What's the bottom line? Despite its glorious moments, I'm afraid Billy Lynn's Long Halftime Walk is going to go down as a technical triumph but an overall disappointment. Based on those early previews, expectations were high that this, a character-driven drama directed by one of the most highly acclaimed filmmakers of his generation, was going to be the film that would do what all four epic-fantasy installments of The Hobbit failed to do — sell the industry and the ticket-buying public on the superiority of HFR exhibition. Instead, early results have the film stalled out critically, earning a "rotten" 46% rating based on 13 reviews on aggregator Rotten Tomatoes, where critics call the HFR effect "crisp and fake," compare it to HDTV motion-smoothing, and complain that it's like taking "a cold shower." Ouch. And the technology won't really have a chance to be vindicated by multiplex audiences, since only two theaters in the U.S. will be equipped to screen it in all its 4K 120fps glory. Looks like Billy Lynn is going to have to pass the football to James Cameron, whose upcoming Avatar movies are the next high-profile HFR productions. 

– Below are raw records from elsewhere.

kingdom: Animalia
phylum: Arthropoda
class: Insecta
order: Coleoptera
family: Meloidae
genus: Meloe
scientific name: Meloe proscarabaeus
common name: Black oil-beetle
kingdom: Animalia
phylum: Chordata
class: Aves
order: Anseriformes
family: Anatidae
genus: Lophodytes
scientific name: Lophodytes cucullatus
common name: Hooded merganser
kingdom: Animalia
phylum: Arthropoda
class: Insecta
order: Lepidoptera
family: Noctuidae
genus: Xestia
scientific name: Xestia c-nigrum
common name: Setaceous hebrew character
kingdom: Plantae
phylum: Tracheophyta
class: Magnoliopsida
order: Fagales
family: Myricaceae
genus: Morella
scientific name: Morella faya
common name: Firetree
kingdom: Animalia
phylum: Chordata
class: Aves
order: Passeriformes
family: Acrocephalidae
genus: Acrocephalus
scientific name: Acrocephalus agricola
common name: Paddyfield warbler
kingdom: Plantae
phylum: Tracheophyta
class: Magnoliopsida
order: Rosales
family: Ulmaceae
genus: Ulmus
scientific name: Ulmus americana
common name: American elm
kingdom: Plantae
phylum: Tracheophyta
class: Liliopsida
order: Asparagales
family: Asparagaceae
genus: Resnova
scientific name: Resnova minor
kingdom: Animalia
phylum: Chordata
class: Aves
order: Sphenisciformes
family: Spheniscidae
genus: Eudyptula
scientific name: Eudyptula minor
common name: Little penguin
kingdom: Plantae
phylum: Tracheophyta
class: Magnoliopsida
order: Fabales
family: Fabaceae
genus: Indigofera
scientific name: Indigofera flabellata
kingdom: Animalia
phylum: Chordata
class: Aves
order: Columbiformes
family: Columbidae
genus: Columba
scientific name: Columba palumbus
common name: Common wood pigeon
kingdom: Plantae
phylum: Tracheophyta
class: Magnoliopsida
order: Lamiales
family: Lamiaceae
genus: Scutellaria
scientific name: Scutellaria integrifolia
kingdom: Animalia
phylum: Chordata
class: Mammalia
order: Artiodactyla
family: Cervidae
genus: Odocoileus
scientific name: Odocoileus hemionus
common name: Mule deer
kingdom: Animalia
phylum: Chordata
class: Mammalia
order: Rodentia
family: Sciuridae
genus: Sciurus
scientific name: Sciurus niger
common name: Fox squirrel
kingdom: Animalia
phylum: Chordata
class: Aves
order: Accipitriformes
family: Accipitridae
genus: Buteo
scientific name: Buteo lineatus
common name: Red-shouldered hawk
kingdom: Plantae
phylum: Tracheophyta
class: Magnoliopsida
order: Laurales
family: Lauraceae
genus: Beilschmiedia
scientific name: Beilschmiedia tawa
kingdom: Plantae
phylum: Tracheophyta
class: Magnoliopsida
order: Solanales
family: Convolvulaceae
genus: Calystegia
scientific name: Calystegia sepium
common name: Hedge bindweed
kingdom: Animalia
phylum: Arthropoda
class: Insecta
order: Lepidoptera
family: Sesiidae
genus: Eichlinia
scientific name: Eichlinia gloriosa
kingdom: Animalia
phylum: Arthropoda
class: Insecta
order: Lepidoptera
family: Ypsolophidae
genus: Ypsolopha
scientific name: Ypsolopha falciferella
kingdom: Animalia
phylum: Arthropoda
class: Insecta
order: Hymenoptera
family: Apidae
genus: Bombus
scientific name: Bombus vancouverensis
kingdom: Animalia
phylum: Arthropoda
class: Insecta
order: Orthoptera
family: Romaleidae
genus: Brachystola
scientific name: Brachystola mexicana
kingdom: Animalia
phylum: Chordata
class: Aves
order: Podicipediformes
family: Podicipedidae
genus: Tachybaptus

Of course, there is one more factor to consider. Much television programming these days is delivered in 4K despite the fact that very few viewers have the hardware to watch it. Similarly, while Billy Lynn's Long Halftime Walk is a native 120fps production, most audiences won't see it that way. But Sony will have the full-resolution asset on hand for deployment several years down the line, if and when this type of production becomes the norm. It's a form of future-proofing. Even if audiences aren't ready for 120fps movies now, that may well change in the future. And when it does, Sony will be happy to have films like Billy Lynn in the archive. For Ang Lee, the more pressing question is whether Studio 8, for whom Lee is expected to make Ali-Frazier boxing drama Thrilla in Manila, will pony up for a similar you-are-there experience in that film.